Publication of the new European Regulation on Clinical Trials
Following months of negotiation and revisions of the European Commission’s Proposal for a Regulation on clinical trials, and the repeal of Directive 2001/20/EC, the much anticipated new European Regulation on Clinical Trials was finally published in the Official Journal of the European Union on 27th May. The European Council and Parliament reached an agreement in December 2013 before the Regulation was formally adopted last April. Under the new Regulation, multinational clinical trials will be easier to conduct. The new rules will facilitate cross-border collaboration for larger clinical trials, essential for research on rare diseases.

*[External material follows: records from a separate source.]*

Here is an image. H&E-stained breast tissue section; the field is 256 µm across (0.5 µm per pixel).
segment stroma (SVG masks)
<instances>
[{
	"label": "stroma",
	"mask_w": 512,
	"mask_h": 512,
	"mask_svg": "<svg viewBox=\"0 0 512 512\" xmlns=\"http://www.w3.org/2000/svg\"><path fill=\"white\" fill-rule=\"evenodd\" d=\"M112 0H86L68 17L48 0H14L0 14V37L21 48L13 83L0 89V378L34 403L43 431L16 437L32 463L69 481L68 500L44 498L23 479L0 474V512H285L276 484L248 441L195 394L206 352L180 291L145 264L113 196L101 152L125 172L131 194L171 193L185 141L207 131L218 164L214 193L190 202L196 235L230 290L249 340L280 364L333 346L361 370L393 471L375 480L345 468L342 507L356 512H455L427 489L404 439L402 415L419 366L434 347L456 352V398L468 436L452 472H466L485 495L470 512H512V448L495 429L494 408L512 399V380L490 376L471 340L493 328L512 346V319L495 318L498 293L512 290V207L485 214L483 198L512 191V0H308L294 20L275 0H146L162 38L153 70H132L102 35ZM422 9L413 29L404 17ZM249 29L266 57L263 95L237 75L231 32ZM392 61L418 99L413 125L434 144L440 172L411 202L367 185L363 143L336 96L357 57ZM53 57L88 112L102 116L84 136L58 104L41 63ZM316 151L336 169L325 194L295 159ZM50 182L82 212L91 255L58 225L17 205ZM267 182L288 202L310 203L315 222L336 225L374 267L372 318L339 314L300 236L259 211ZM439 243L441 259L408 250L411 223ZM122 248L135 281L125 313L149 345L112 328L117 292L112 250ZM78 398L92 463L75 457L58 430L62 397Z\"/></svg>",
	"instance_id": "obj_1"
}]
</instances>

For years, patients, researchers and the industry have expressed dissatisfaction with the restrictive rules of former Clinical Trials Directive 2001/20/EC. Administrative burden, regulatory requirements and increasing fees have resulted in a marked 25% decline in clinical trial numbers conducted in Europe over the past several years. Under the new Regulation, applicants throughout the EU are required to submit a set of uniform documents for clinical trial authorisation. Applications will be processed via a single clinical trial approval system to ensure a single outcome per country, thus avoiding multiple applications for trials in different member states, and reducing fees and time for application approval. The European Commission estimates that the new rules could save researchers up to €800 million a year.
The new regulatory requirements will be adapted according to the level of risk patients are exposed to during a trial. The Regulation thereby introduces the concept of ’low-intervention clinical trial’, for instance for studies comparing already authorised medicines. Another major objective of the Regulation is to increase transparency. All results, positive and negative, will have to be published in a publicly-accessible database, reflecting demands from initiatives such as AllTrials. OrphaNews kept a close watch on EMA's Work Programme 2014 for data sharing and transparency via a publicly-accessible database throughout April this year. Finally, while individual countries will continue to constitute their own Ethics Committees for the assessment of clinical trials, the Commission reserves the right to monitor EU and non-EU countries in order to ensure rules are uniformly enforced and compliant with EU requirements in the case of trials conducted outside Europe.
The new Regulation will come into effect in mid-2016 at the earliest. For the rare disease community, the Regulation’s support for rapid and in-depth application assessment for clinical trials on orphan drugs is encouraging. Expected benefits of the new regulation will therefore have to be patiently awaited. But many hope that the new Regulation will translate into increased numbers of clinical trials across Europe, for both common and rare diseases.
Consult the EMA press release
In a recent turn of events, the EMA announced last Thursday that it would modify data sharing rules. The announcement came following pressure from European ombudsman Emily O’Reilly, AllTrials Campaign in an open letter to EMA director Guido Rasi, the European Consumers Organisation (BEUC), the European Association of Hospital Pharmacists and GIMBE. The EMA will allow researchers to download, save and print clinical trial data for non-commercial use, a development on the previous proposed draft which limited researchers to on-screen data consultation only. While researchers welcome this draft amendment, they and Ms. O'Reilly remain concerned about the terms of use and redaction policies which would give clinical trial sponsors control over the data they publish. The new rules are expected to be effective from 1st October 2014.